» What is being asked: Copy out the records below, swapping "Masks as SVG" for "Outlines in SVG form" wherever it appears and leaving everything else untouched.

» Raw data:
________________________________________

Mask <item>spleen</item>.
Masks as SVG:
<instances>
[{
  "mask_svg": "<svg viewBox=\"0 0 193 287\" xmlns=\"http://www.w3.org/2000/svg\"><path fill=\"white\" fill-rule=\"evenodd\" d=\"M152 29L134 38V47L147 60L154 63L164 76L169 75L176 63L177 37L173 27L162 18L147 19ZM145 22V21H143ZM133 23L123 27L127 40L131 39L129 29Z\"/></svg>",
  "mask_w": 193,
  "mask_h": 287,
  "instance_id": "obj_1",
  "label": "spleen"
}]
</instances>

________________________________________

» Solution to this exercise:
Mask <item>spleen</item>.
Outlines in SVG form:
<instances>
[{
  "mask_svg": "<svg viewBox=\"0 0 193 287\" xmlns=\"http://www.w3.org/2000/svg\"><path fill=\"white\" fill-rule=\"evenodd\" d=\"M152 29L134 38V47L147 60L154 63L164 76L169 75L176 63L177 37L173 27L162 18L147 19ZM145 22V21H143ZM133 23L123 27L127 40L131 39L129 29Z\"/></svg>",
  "mask_w": 193,
  "mask_h": 287,
  "instance_id": "obj_1",
  "label": "spleen"
}]
</instances>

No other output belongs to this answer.